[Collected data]

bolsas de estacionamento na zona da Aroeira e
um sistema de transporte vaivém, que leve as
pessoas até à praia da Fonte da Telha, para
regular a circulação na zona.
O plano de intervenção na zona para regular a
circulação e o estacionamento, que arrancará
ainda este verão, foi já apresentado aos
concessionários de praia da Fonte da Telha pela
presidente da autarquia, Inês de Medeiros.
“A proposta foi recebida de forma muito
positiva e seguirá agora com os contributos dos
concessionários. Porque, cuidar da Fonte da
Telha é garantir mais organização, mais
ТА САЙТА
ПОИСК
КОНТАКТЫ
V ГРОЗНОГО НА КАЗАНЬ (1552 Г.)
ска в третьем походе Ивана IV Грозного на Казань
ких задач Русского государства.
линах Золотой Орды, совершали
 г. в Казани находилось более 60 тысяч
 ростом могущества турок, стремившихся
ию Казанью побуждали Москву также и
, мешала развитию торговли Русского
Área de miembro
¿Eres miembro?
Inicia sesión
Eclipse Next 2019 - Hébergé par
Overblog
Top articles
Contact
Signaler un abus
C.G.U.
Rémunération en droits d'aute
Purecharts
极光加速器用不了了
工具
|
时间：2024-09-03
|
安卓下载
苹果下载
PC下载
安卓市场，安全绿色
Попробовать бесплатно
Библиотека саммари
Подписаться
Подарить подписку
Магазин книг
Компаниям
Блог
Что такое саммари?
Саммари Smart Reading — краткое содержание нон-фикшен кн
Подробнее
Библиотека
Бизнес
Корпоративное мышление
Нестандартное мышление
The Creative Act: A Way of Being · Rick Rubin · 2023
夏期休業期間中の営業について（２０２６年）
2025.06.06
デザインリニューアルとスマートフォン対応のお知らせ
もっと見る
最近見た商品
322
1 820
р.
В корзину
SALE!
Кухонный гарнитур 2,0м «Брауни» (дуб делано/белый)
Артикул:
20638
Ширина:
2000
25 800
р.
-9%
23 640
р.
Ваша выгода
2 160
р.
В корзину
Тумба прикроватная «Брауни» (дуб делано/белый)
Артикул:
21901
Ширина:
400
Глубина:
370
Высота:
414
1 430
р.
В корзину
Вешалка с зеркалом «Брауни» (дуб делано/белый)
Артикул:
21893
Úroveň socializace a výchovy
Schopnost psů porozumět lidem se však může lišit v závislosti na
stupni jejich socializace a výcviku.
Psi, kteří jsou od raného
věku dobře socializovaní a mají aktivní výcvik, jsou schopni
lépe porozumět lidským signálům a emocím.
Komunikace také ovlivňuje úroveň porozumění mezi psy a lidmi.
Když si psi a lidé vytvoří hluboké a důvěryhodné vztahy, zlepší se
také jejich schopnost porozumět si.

(What you should do): Copy out every line of text in the items above, word for word and in the same order.

(Result of this exercise):
bolsas de estacionamento na zona da Aroeira e
um sistema de transporte vaivém, que leve as
pessoas até à praia da Fonte da Telha, para
regular a circulação na zona.
O plano de intervenção na zona para regular a
circulação e o estacionamento, que arrancará
ainda este verão, foi já apresentado aos
concessionários de praia da Fonte da Telha pela
presidente da autarquia, Inês de Medeiros.
“A proposta foi recebida de forma muito
positiva e seguirá agora com os contributos dos
concessionários. Porque, cuidar da Fonte da
Telha é garantir mais organização, mais
ТА САЙТА
ПОИСК
КОНТАКТЫ
V ГРОЗНОГО НА КАЗАНЬ (1552 Г.)
ска в третьем походе Ивана IV Грозного на Казань
ких задач Русского государства.
линах Золотой Орды, совершали
 г. в Казани находилось более 60 тысяч
 ростом могущества турок, стремившихся
ию Казанью побуждали Москву также и
, мешала развитию торговли Русского
Área de miembro
¿Eres miembro?
Inicia sesión
Eclipse Next 2019 - Hébergé par
Overblog
Top articles
Contact
Signaler un abus
C.G.U.
Rémunération en droits d'aute
Purecharts
极光加速器用不了了
工具
|
时间：2024-09-03
|
安卓下载
苹果下载
PC下载
安卓市场，安全绿色
Попробовать бесплатно
Библиотека саммари
Подписаться
Подарить подписку
Магазин книг
Компаниям
Блог
Что такое саммари?
Саммари Smart Reading — краткое содержание нон-фикшен кн
Подробнее
Библиотека
Бизнес
Корпоративное мышление
Нестандартное мышление
The Creative Act: A Way of Being · Rick Rubin · 2023
夏期休業期間中の営業について（２０２６年）
2025.06.06
デザインリニューアルとスマートフォン対応のお知らせ
もっと見る
最近見た商品
322
1 820
р.
В корзину
SALE!
Кухонный гарнитур 2,0м «Брауни» (дуб делано/белый)
Артикул:
20638
Ширина:
2000
25 800
р.
-9%
23 640
р.
Ваша выгода
2 160
р.
В корзину
Тумба прикроватная «Брауни» (дуб делано/белый)
Артикул:
21901
Ширина:
400
Глубина:
370
Высота:
414
1 430
р.
В корзину
Вешалка с зеркалом «Брауни» (дуб делано/белый)
Артикул:
21893
Úroveň socializace a výchovy
Schopnost psů porozumět lidem se však může lišit v závislosti na
stupni jejich socializace a výcviku.
Psi, kteří jsou od raného
věku dobře socializovaní a mají aktivní výcvik, jsou schopni
lépe porozumět lidským signálům a emocím.
Komunikace také ovlivňuje úroveň porozumění mezi psy a lidmi.
Když si psi a lidé vytvoří hluboké a důvěryhodné vztahy, zlepší se
také jejich schopnost porozumět si.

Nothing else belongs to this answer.